Passage to read:
▼

When using dbisqlc and DBISQL with v12.0.1.4178, I notice that sometimes all or nearly all of the function calls are skipped without any warning or the like. (They use MESSAGE statements to print out their actions, so I can track their calls).

Why is that?

I explicitly declared the stored function as NOT DETERMINISTIC (though I don't call it with identical arguments).

MAX_QUERY_TASKS and MAX_PLANS_CACHED are on their default values, in case some kind of (unexpected) "intra-batch" parallelsm could apply here.


May this be anyhow related to DBISQL's options w.r.t. the output of result sets from multiple statements / procedures with multiple result sets? - I have modified those options as following, and now all function calls are executed:

alt text

Before I had chosen the "Show results from the last statement" option, however, I would certainly not expect that "not showing a result set" would mean "not calling that statement"...

EDIT: When I set back that option to "Show results from the first statement", all the function calls are skipped in DBISQL. So I guess that seems to be the problem's source...

asked 07 Aug '15, 04:00

Volker%20Barth's gravatar image

Volker Barth
40.2k361550822
accept rate: 34%

edited 07 Aug '15, 04:10

dbisqlc seems to be influenced by that option, as well, though it is not even visible/settable there AFAIK:

When DBISQL is set to "Results from the last statement", dbisqlc seems to execute just "some" of the SELECT statements, in my current case the first 16 (in one run) or the first 4 (in the next run) from around 50 calls. The following statements are normally executed. Very strange.

▲

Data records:

▼

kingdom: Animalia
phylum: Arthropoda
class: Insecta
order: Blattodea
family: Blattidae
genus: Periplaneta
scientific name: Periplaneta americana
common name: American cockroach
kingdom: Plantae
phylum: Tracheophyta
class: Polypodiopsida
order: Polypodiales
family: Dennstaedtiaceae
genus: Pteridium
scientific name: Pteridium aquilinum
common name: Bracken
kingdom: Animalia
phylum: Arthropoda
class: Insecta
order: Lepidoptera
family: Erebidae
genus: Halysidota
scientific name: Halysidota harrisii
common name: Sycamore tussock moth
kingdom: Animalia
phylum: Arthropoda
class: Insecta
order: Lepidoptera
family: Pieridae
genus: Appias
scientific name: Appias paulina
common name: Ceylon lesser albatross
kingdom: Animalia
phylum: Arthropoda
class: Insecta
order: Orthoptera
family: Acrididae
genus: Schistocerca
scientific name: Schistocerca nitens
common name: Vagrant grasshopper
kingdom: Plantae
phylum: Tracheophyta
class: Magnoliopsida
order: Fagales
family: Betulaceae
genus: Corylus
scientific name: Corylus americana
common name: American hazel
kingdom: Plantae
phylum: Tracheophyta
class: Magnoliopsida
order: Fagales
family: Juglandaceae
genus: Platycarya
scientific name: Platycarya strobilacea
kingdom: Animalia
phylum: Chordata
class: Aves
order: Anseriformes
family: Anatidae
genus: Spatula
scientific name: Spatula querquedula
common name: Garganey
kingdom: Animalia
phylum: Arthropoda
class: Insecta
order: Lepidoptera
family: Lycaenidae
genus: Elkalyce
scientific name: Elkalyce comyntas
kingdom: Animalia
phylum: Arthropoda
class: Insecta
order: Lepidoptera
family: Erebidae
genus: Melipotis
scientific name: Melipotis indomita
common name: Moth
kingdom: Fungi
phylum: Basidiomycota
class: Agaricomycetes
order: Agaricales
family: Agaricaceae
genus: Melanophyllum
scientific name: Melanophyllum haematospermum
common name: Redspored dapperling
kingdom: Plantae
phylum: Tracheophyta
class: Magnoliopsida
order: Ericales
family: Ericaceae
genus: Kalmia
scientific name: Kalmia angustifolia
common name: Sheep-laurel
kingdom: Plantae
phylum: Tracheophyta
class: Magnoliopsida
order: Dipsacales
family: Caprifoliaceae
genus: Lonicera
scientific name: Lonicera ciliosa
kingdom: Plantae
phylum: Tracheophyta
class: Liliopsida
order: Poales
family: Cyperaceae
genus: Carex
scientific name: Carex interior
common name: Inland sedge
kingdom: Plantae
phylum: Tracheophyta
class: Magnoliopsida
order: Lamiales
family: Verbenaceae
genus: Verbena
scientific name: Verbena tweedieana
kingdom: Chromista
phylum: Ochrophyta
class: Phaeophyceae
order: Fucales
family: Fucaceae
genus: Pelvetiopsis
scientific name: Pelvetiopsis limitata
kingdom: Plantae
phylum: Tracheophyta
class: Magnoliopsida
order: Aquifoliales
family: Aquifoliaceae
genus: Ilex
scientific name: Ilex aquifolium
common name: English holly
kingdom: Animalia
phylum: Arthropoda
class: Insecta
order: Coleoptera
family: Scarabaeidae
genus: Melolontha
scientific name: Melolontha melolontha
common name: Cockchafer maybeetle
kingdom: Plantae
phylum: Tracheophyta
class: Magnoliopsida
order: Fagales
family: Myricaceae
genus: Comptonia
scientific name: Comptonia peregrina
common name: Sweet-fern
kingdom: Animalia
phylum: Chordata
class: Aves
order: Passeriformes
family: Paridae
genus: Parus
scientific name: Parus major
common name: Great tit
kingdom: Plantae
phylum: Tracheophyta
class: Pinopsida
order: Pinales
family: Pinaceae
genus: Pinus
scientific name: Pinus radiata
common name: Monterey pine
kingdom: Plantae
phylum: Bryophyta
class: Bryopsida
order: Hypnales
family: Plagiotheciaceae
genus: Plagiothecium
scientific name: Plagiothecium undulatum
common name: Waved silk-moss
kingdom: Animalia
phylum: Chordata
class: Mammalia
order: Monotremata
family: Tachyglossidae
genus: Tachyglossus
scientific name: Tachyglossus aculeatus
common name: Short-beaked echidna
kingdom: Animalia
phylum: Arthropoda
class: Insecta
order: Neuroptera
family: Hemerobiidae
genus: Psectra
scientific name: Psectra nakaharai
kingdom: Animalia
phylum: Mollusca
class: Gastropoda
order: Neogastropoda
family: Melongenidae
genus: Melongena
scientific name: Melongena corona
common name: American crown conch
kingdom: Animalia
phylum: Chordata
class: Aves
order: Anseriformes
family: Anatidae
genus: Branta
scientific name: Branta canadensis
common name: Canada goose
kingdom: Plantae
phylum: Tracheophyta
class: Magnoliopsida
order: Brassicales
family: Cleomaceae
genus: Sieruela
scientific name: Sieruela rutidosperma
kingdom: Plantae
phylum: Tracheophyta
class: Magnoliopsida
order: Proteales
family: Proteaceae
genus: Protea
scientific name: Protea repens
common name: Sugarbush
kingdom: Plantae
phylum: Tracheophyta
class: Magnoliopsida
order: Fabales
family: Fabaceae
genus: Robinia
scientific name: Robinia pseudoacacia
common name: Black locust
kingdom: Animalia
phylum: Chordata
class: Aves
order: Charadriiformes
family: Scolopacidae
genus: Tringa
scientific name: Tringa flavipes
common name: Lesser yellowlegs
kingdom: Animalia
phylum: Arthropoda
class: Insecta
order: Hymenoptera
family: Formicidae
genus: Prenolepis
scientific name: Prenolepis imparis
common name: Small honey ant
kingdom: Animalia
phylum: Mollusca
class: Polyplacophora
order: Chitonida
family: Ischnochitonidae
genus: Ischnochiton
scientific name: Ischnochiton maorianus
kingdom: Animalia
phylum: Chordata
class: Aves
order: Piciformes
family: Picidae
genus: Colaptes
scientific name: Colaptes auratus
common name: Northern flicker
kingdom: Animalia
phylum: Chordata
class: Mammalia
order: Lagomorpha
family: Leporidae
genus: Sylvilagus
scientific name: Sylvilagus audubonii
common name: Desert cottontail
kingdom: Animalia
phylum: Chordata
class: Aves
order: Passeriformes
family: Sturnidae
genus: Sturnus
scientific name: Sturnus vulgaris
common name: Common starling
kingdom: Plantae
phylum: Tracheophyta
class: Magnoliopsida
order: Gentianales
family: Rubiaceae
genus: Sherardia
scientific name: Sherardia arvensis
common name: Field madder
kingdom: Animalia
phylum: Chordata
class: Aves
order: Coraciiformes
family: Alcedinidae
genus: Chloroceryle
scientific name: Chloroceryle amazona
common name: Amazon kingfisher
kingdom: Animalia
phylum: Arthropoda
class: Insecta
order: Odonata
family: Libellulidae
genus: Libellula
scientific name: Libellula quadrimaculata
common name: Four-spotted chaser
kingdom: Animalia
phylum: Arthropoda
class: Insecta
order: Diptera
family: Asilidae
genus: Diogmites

▲

Set task 1:
Convert the part of the listing that opens with the line containing "family: Ericaceae" and closes with the line containing "family: Verbenaceae" into a Markdown table with the columns Row and Line. Give each line its own numbered row and leave out blank lines.
Set task 2:
Carry on the forum post about function calls being skipped in DBISQL and dbisqlc from the point where it stops.

Final answer 1:
| Row | Line |
|---|---|
| 1 | family: Ericaceae |
| 2 | genus: Kalmia |
| 3 | scientific name: Kalmia angustifolia |
| 4 | common name: Sheep-laurel |
| 5 | kingdom: Plantae |
| 6 | phylum: Tracheophyta |
| 7 | class: Magnoliopsida |
| 8 | order: Dipsacales |
| 9 | family: Caprifoliaceae |
| 10 | genus: Lonicera |
| 11 | scientific name: Lonicera ciliosa |
| 12 | kingdom: Plantae |
| 13 | phylum: Tracheophyta |
| 14 | class: Liliopsida |
| 15 | order: Poales |
| 16 | family: Cyperaceae |
| 17 | genus: Carex |
| 18 | scientific name: Carex interior |
| 19 | common name: Inland sedge |
| 20 | kingdom: Plantae |
| 21 | phylum: Tracheophyta |
| 22 | class: Magnoliopsida |
| 23 | order: Lamiales |
| 24 | family: Verbenaceae |

Final answer 2:
When DBISQL is set to "each statement", dbisqlc seems to behave as expected. That has been that way in one run, but after restarting dbisqlc, it again just executes some of the calls. Even stranger.


Note: I'm aware that the actual reason may be related to a fully different issue, I'm just trying to get some clues...

(07 Aug '15, 04:16) Volker Barth
Comment Text Removed

Note, that problem is reproducible, so a restart (as suggested by Breck) won't help.

Though I prefer dbisqlc for timings (DBISQL does too much under the covers, AFAIK), I cannot use dbisqlc (neither 32-bit nor 64-bit) here, as the SQL batch is not executed reliably, and that makes the answer to my general question "Do both versions behave identically here?" quite hard to answer:(

FWIW: The same happens with v16.0.0.2158, too. I'm stuck.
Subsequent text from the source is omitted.